◆ **Data for this exercise**
== Segment start ==
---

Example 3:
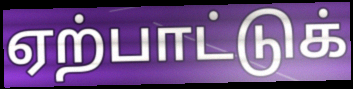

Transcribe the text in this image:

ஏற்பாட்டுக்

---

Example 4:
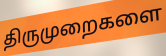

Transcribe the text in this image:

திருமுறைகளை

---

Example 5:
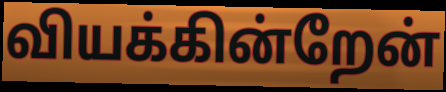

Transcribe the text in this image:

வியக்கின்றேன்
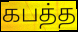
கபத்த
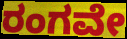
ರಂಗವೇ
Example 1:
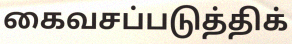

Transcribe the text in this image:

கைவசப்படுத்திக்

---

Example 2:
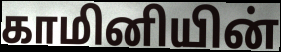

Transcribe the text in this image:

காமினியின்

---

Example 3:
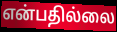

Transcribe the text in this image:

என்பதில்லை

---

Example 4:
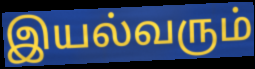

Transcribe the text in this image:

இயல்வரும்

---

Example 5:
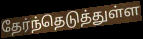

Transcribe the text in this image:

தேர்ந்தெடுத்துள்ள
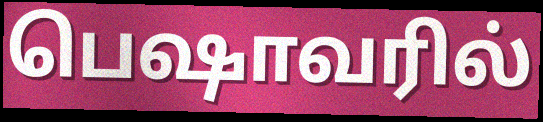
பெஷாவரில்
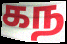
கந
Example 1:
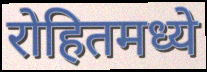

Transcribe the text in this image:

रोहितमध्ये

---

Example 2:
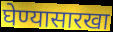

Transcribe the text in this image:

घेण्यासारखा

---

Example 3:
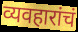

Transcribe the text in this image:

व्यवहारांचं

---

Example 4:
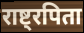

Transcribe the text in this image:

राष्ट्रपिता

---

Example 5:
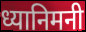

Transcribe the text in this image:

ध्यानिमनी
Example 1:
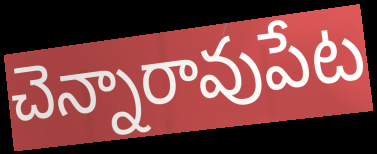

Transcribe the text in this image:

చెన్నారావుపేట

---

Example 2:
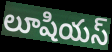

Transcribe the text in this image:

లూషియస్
== Segment end ==
◆ **How to complete this task**
Reproduce the entries above exactly, though not their pictures.

◆ **Task result**
---

Example 3:

Transcribe the text in this image:

ஏற்பாட்டுக்

---

Example 4:

Transcribe the text in this image:

திருமுறைகளை

---

Example 5:

Transcribe the text in this image:

வியக்கின்றேன்
கபத்த
ರಂಗವೇ
Example 1:

Transcribe the text in this image:

கைவசப்படுத்திக்

---

Example 2:

Transcribe the text in this image:

காமினியின்

---

Example 3:

Transcribe the text in this image:

என்பதில்லை

---

Example 4:

Transcribe the text in this image:

இயல்வரும்

---

Example 5:

Transcribe the text in this image:

தேர்ந்தெடுத்துள்ள
பெஷாவரில்
கந
Example 1:

Transcribe the text in this image:

रोहितमध्ये

---

Example 2:

Transcribe the text in this image:

घेण्यासारखा

---

Example 3:

Transcribe the text in this image:

व्यवहारांचं

---

Example 4:

Transcribe the text in this image:

राष्ट्रपिता

---

Example 5:

Transcribe the text in this image:

ध्यानिमनी
Example 1:

Transcribe the text in this image:

చెన్నారావుపేట

---

Example 2:

Transcribe the text in this image:

లూషియస్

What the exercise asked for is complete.